ABOUT THIS TASK
What is needed is the number of lines in the data below that include "strong", stated by itself.

* * * * * * *

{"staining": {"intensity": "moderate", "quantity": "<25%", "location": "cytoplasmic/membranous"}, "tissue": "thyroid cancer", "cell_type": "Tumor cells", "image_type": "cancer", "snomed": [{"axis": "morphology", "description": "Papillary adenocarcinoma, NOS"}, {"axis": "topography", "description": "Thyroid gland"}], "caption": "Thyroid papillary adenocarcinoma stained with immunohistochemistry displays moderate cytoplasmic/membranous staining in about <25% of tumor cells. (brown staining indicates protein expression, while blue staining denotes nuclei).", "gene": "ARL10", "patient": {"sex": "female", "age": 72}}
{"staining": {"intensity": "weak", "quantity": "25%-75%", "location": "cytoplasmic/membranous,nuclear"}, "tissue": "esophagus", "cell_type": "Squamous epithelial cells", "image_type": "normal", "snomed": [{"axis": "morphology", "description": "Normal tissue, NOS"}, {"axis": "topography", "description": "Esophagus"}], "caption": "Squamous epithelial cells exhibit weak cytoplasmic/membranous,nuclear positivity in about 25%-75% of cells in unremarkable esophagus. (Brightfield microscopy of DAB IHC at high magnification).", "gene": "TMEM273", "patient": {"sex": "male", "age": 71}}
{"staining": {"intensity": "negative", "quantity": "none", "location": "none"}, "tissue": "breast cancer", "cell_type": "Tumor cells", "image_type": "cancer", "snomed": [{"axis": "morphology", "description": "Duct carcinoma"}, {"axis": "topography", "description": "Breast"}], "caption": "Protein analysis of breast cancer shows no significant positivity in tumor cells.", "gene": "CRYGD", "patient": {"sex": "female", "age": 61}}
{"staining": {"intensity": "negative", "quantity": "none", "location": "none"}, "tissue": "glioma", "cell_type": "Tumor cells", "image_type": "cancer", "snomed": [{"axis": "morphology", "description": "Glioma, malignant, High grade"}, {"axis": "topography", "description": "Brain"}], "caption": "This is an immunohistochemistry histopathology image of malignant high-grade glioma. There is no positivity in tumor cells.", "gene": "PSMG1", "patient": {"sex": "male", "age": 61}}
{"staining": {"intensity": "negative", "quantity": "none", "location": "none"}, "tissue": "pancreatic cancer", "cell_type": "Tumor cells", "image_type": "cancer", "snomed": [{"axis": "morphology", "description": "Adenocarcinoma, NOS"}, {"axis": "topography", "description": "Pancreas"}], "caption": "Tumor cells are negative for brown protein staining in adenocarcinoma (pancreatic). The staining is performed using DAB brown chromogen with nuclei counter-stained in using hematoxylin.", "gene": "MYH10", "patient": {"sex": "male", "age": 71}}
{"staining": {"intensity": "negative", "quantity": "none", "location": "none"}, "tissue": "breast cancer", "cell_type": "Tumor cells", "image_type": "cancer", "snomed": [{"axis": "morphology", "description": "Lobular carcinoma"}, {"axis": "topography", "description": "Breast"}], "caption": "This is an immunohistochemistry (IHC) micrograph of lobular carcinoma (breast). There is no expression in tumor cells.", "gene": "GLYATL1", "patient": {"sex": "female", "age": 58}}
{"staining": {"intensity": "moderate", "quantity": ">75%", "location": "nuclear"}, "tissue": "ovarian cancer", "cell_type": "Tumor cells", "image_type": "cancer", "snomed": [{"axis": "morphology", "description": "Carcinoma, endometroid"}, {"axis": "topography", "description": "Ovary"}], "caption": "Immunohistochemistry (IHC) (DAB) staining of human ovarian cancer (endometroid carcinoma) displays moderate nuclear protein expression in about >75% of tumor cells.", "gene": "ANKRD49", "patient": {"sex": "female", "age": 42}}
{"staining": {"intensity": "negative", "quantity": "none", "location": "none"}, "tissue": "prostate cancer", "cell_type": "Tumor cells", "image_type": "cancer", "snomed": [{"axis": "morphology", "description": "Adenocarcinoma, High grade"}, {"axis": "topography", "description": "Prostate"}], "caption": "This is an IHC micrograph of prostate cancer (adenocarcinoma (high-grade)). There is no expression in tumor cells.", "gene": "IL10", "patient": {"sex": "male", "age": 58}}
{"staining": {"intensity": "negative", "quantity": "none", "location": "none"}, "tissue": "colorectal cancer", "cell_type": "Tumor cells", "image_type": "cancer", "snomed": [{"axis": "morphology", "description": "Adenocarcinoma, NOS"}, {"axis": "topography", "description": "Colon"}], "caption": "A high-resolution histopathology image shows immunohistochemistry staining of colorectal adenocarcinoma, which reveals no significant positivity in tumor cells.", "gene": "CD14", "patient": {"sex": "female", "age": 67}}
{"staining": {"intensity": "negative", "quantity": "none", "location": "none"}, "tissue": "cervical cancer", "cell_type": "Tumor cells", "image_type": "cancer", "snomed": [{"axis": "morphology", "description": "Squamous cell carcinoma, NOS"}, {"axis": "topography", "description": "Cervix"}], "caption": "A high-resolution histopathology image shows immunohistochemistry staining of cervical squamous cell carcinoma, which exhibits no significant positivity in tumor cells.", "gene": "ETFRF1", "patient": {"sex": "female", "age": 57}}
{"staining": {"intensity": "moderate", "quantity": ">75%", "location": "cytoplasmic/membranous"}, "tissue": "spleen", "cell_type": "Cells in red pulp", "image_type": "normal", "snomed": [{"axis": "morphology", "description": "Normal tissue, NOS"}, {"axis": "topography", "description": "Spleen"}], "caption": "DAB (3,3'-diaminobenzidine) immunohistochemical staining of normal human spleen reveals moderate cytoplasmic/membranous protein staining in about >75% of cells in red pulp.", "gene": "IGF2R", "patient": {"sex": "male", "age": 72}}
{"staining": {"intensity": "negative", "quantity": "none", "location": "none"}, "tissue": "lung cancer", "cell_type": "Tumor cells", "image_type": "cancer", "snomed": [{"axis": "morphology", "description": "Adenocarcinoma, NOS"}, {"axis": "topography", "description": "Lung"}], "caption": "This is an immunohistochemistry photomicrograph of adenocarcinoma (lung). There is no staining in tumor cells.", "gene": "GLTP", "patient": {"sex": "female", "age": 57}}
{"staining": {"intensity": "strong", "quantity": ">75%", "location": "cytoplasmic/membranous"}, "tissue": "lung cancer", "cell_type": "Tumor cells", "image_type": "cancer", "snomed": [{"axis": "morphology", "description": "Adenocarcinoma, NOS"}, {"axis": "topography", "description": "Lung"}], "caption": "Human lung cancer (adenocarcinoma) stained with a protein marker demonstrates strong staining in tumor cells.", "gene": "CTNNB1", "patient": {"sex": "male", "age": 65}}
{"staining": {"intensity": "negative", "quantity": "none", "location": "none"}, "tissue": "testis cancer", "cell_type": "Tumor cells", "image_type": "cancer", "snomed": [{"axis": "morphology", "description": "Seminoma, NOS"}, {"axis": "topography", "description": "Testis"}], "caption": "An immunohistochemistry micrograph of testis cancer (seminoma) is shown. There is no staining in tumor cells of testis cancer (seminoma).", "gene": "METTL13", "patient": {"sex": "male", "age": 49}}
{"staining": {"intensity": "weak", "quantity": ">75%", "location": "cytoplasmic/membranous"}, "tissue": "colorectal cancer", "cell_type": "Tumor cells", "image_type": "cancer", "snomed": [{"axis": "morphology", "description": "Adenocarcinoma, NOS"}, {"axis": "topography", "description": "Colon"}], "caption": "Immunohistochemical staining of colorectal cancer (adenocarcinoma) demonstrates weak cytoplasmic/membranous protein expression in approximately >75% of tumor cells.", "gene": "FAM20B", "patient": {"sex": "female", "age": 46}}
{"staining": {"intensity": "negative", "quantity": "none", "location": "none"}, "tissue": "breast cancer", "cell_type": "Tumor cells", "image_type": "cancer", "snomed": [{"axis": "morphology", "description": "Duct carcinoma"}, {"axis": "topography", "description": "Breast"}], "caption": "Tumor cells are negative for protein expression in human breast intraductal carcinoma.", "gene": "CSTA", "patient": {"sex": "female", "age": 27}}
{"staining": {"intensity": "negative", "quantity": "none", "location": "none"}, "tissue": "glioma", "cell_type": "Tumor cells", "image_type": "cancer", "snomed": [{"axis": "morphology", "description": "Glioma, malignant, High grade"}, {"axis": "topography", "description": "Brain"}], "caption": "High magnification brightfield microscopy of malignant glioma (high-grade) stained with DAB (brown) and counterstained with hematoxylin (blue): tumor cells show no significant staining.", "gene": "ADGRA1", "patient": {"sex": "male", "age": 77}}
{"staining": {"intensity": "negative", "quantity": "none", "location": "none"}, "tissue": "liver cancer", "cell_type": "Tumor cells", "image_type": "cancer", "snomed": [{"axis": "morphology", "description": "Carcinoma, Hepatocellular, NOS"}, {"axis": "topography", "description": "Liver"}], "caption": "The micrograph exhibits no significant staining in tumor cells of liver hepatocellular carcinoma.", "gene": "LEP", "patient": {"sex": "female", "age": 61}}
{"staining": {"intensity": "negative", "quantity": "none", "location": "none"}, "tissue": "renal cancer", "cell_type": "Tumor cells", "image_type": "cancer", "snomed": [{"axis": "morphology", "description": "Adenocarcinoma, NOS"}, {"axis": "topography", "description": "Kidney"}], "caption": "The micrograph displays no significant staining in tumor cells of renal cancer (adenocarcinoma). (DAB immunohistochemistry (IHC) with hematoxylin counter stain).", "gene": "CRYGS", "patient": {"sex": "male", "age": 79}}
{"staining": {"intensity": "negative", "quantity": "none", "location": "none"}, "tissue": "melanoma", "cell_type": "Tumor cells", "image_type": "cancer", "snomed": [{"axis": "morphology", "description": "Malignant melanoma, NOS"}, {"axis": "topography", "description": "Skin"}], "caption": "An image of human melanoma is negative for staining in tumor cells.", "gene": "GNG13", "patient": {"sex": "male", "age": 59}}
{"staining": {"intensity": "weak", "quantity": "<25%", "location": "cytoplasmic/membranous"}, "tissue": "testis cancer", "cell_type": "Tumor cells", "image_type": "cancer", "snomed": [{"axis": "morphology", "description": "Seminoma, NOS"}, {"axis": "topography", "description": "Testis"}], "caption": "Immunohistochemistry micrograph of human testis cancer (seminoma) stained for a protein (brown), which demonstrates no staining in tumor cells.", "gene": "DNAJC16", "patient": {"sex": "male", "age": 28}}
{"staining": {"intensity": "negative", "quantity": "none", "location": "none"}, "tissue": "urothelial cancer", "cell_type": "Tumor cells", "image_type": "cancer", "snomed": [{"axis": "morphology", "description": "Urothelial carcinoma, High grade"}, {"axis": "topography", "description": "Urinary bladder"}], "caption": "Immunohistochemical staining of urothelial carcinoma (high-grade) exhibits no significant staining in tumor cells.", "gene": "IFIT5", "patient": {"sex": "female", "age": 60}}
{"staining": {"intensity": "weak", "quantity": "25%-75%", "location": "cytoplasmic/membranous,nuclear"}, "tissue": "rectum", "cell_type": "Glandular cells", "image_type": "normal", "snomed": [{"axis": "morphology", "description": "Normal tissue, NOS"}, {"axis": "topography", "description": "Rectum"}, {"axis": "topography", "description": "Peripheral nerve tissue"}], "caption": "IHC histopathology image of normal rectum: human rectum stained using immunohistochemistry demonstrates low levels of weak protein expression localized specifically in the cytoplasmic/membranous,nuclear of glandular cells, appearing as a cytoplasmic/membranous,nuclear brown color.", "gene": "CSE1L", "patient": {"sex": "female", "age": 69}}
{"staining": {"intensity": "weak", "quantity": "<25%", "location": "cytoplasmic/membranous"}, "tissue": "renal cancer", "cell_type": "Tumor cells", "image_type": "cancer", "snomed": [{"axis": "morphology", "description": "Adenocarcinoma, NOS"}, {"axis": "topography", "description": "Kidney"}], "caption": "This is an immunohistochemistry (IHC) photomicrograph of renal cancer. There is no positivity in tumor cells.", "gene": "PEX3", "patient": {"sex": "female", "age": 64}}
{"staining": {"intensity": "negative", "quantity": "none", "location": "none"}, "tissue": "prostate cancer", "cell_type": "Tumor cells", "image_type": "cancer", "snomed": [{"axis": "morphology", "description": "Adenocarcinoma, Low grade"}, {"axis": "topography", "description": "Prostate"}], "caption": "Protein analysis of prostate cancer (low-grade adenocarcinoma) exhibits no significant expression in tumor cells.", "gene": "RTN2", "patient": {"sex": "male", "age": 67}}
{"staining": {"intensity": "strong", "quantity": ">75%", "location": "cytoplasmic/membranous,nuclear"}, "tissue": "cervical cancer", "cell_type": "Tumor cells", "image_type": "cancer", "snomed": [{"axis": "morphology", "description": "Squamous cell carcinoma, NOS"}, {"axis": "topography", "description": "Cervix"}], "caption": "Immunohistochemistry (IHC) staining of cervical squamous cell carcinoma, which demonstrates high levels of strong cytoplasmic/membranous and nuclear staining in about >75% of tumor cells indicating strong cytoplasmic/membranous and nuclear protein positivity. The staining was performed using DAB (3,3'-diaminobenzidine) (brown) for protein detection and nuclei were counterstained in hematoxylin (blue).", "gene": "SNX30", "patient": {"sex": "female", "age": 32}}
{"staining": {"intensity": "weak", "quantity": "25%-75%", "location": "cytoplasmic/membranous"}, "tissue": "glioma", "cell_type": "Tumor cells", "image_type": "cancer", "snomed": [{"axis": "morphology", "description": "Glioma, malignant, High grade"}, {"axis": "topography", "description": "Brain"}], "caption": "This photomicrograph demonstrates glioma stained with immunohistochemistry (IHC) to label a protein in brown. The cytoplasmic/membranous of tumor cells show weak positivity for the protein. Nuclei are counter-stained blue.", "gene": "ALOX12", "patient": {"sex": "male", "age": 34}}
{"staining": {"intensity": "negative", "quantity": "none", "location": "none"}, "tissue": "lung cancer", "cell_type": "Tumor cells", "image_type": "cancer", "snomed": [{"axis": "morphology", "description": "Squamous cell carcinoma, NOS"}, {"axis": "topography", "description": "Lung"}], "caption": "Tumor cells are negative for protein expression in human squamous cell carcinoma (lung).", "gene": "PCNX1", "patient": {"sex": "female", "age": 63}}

* * * * * * *

RESPONSE BELOW
2